BlackRock, JPMorgan, Morgan Stanley: la estampida del crédito privado
En apenas una semana, tres de las mayores gestoras de activos del mundo han activado el freno de emergencia en sus fondos de crédito privado. BlackRock, JPMorgan Asset Management y Morgan Stanley han limitado las retiradas de inversores en vehículos que prometían rentabilidades superiores a la deuda pública a cambio de liquidez restringida. La señal es inequívoca: la liquidez se evapora y los gestores corren a cerrar la puerta antes de que el pánico se descontrole.
¿Qué está pasando con el crédito privado?
El crédito privado, ese mercado de préstamos corporativos no cotizados que ha crecido hasta los 1,7 billones de dólares, se enfrenta a su primera prueba de fuego real. Durante años, los fondos de deuda privada ofrecieron a inversores institucionales y acreditados rentabilidades del 8-12% con vencimientos a 5-7 años y restricciones de reembolso trimestrales o anuales. Pero la subida de tipos y el aumento de los impagos han desatado una oleada de solicitudes de rescate que los gestores no pueden atender sin vender activos ilíquidos a pérdidas.
El pasado viernes, BlackRock reconoció que limitaba los retiros en uno de sus fondos clave. Bloomberg publicó el miércoles que JPMorgan seguía el mismo camino. Y en la madrugada del jueves, Morgan Stanley confirmó que bloqueaba los reembolsos de su fondo North Haven Private Income Fund, tras recibir peticiones que superaban el 1% del patrimonio. La secuencia recuerda al verano de 2007, cuando Bear Stearns cerró la puerta de dos fondos de alto riesgo y meses después quebró.
¿Es esto el principio de una crisis sistémica?

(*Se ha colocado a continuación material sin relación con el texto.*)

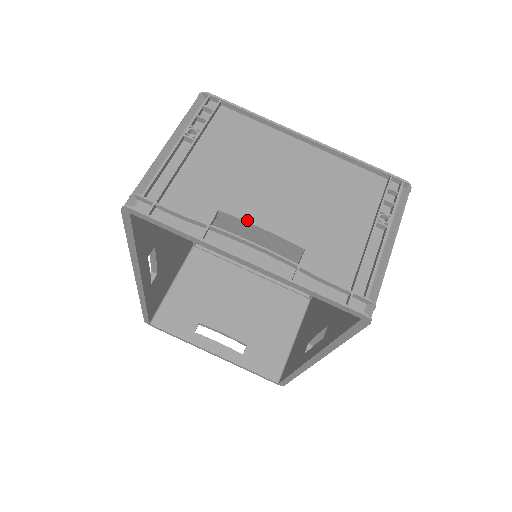
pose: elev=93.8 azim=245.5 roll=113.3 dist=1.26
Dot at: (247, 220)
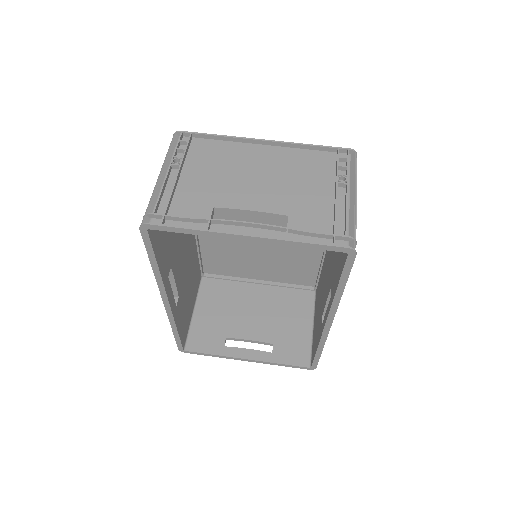
Dot at: (238, 208)
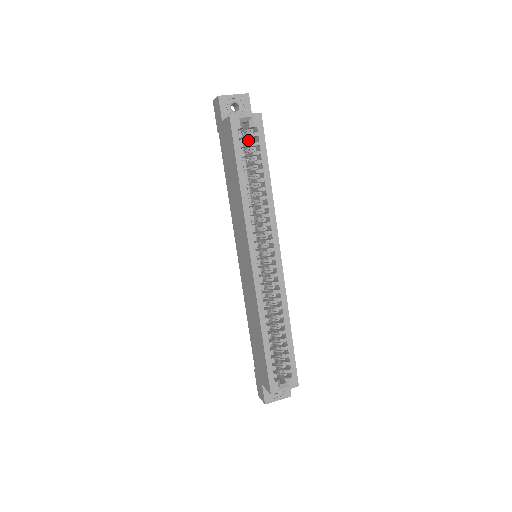
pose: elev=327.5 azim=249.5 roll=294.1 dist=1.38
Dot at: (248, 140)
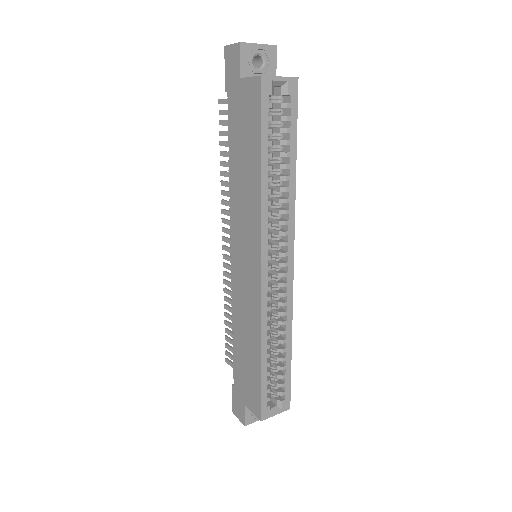
Dot at: occluded
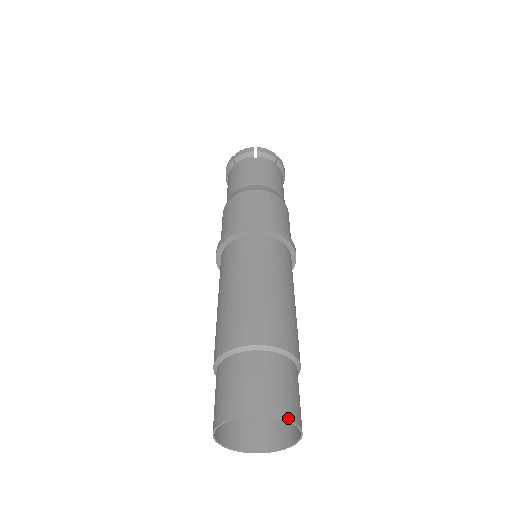
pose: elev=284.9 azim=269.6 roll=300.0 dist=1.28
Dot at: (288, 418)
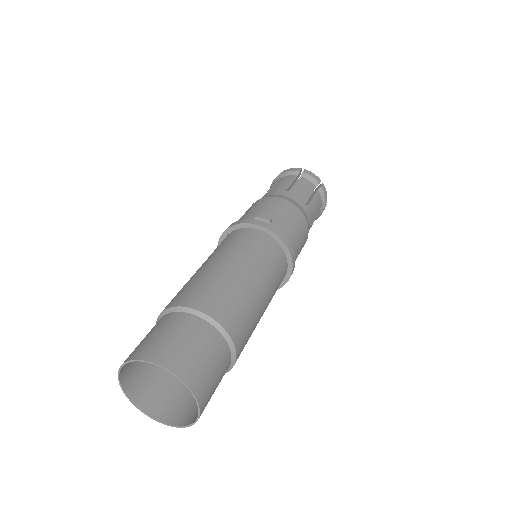
Dot at: (186, 381)
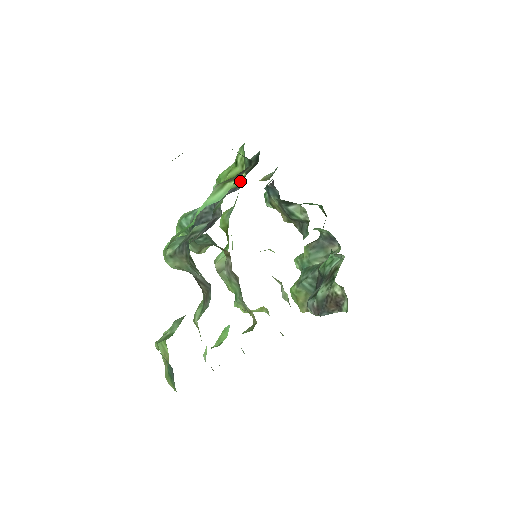
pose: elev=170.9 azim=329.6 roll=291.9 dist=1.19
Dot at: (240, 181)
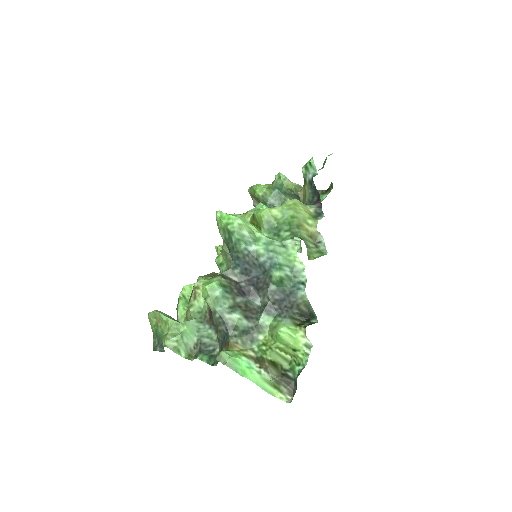
Dot at: (284, 362)
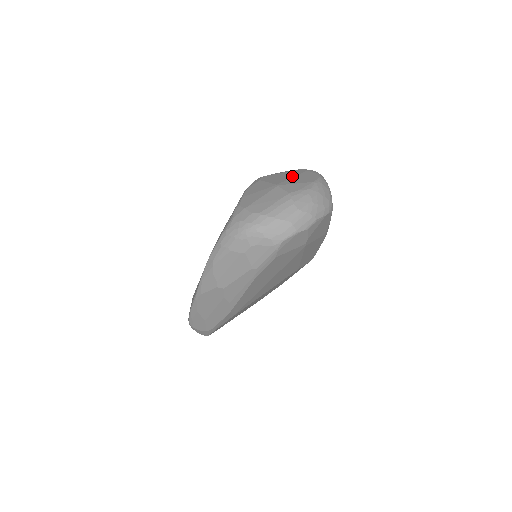
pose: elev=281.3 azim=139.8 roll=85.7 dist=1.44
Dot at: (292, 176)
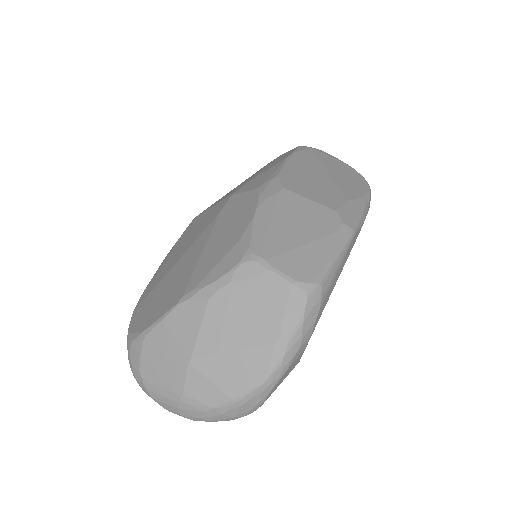
Dot at: (236, 346)
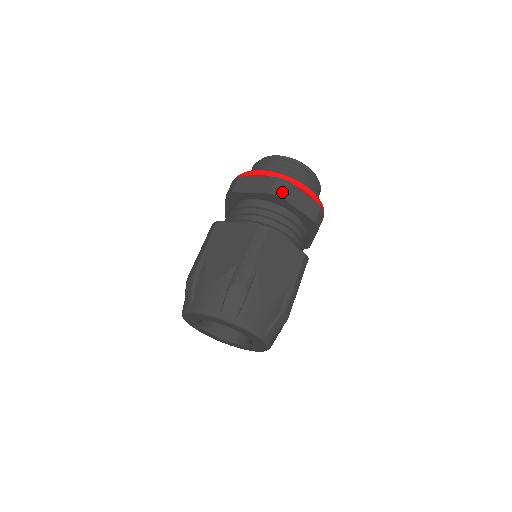
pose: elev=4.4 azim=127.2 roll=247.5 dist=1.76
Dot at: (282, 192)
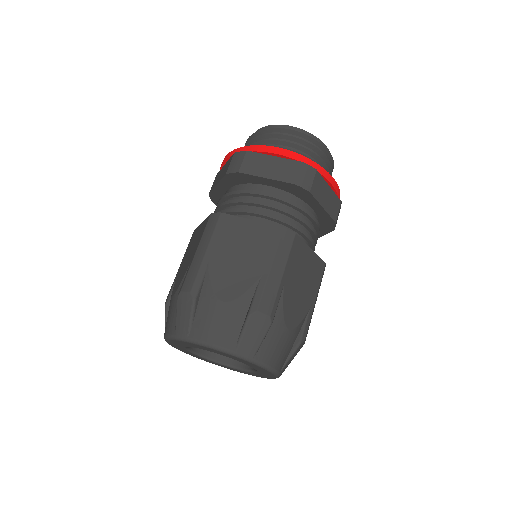
Dot at: (309, 183)
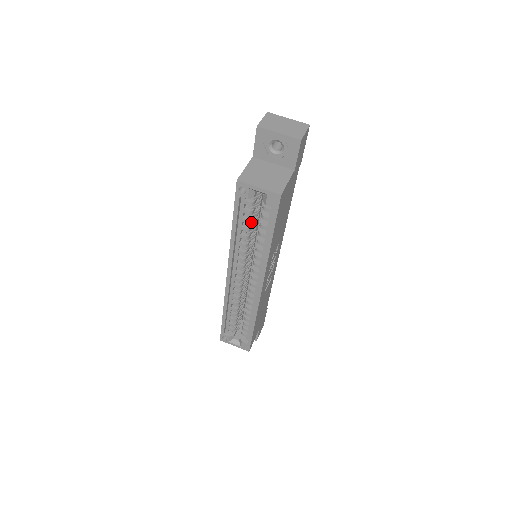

Dos corrientes chocan. Por un lado, los agoreros señalan que el crédito privado es el nuevo shadow banking: no cotiza, no tiene precio de mercado diario, y su valoración depende de modelos internos que los gestores pueden maquillar. Cuando los inversores quieren salir, no hay comprador natural y se produce un colapso de liquidez. La analogía con las hipotecas subprime es tentadora: activos opacos apalancados, dependencia de la confianza, y una retirada simultánea de los prestamistas.
Por otro lado, los optimistas argumentan que los fondos de crédito privado tienen estructuras de capital más sólidas, con periodos de retiro largos y colchones de liquidez. La restricción actual sería un mecanismo previsto en los folletos para evitar una corrida injustificada. Además, el volumen total es pequeño comparado con los 20 billones del mercado de bonos cotizados. La tormenta se quedaría en el vaso de agua de un sector específico.
La pregunta que nadie responde
El dato incómodo es que, a diferencia de 2008, hoy los reguladores han mirado hacia otro lado. La Ley Dodd-Frank y la supervisión bancaria dejaron fuera a los gestores de activos privados. La Reserva Federal ha advertido del riesgo, pero no ha actuado. Mientras tanto, los inversores que entraron en estos fondos atraídos por las altas rentabilidades empiezan a descubrir que la liquidez es un lujo que no estaba en el contrato. La pregunta que queda en el aire es si el guano llegará a salpicar al sistema financiero convencional o se quedará en una crisis de ricos.